- Task prompt
Transcribe the records below exactly, leaving out any pictures.

- Human pose images with coordinates
>>>>
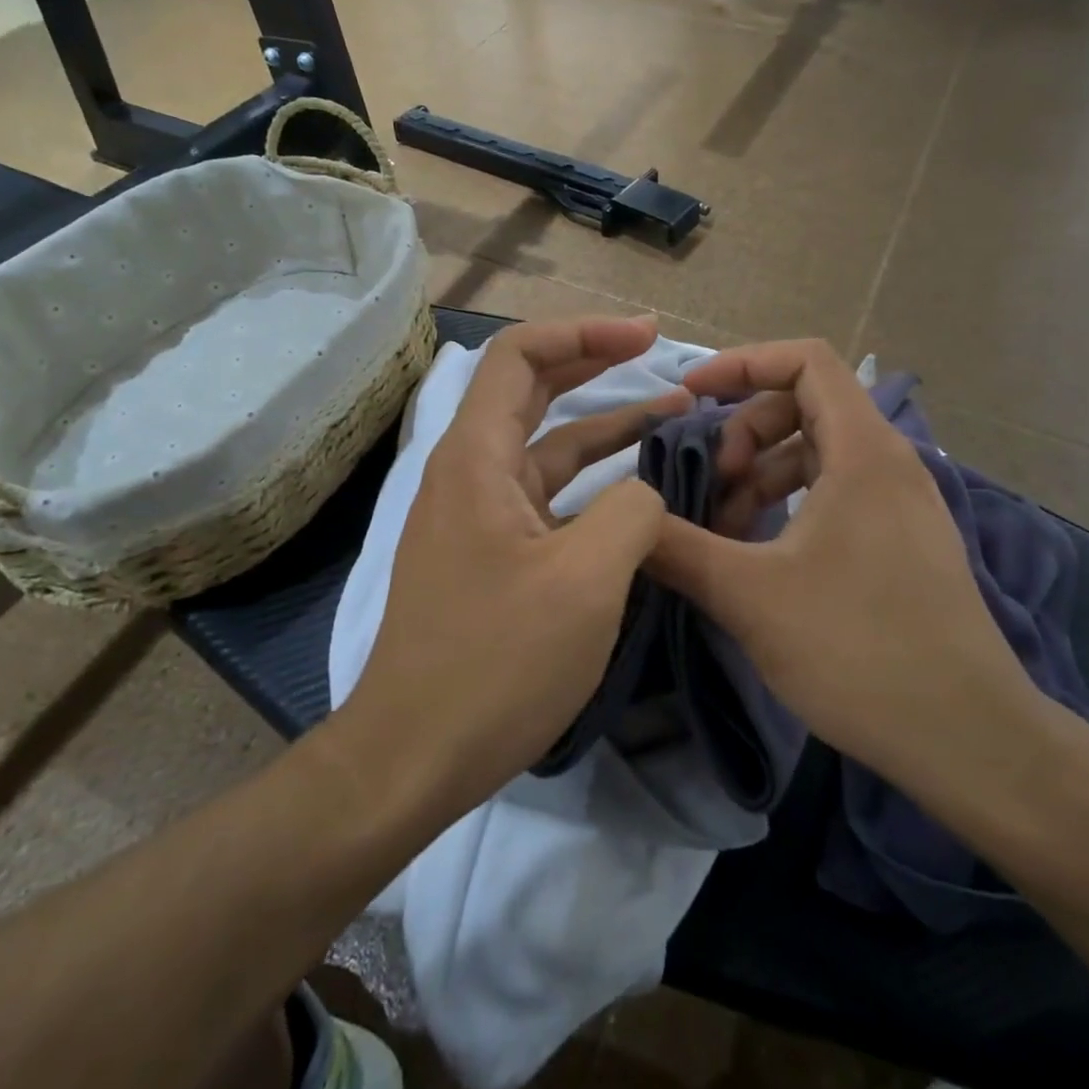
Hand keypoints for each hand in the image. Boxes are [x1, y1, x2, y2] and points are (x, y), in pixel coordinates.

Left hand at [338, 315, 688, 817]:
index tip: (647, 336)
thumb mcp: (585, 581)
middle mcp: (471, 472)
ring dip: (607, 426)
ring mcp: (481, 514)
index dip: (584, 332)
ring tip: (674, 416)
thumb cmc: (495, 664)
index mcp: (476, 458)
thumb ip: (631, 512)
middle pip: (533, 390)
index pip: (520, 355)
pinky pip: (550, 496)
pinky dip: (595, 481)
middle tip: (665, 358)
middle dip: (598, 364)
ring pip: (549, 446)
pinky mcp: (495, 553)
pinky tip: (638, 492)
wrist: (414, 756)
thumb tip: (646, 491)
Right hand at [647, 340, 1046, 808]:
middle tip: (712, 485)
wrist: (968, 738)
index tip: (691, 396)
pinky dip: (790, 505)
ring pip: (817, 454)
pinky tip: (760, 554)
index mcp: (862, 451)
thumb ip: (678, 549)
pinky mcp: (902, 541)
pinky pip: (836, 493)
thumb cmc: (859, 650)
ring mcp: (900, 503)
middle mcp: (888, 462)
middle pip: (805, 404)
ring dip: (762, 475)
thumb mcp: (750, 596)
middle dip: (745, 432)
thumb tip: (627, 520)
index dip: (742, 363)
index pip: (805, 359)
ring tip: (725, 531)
<<<<
- Result of this task
Hand keypoints for each hand in the image. Boxes are [x1, y1, x2, y2] and points are (x, y), in pixel coordinates.

Left hand at [338, 315, 688, 817]:
index tip: (647, 336)
thumb mcp: (585, 581)
middle mcp: (471, 472)
ring dip: (607, 426)
ring mcp: (481, 514)
index dip: (584, 332)
ring tip: (674, 416)
thumb cmc: (495, 664)
index mcp: (476, 458)
thumb ip: (631, 512)
middle pip: (533, 390)
index pip: (520, 355)
pinky pip: (550, 496)
pinky dip: (595, 481)
middle tip: (665, 358)
middle dip: (598, 364)
ring pip: (549, 446)
pinky mcp: (495, 553)
pinky tip: (638, 492)
wrist: (414, 756)
thumb tip: (646, 491)
Right hand at [647, 340, 1046, 808]:
middle tip: (712, 485)
wrist: (968, 738)
index tip: (691, 396)
pinky dip: (790, 505)
ring pip: (817, 454)
pinky tip: (760, 554)
index mcp: (862, 451)
thumb ip: (678, 549)
pinky mcp: (902, 541)
pinky pip: (836, 493)
thumb cmc: (859, 650)
ring mcp: (900, 503)
middle mcp: (888, 462)
middle pip: (805, 404)
ring dip: (762, 475)
thumb mcp: (750, 596)
middle dip: (745, 432)
thumb tip: (627, 520)
index dip: (742, 363)
index pip: (805, 359)
ring tip: (725, 531)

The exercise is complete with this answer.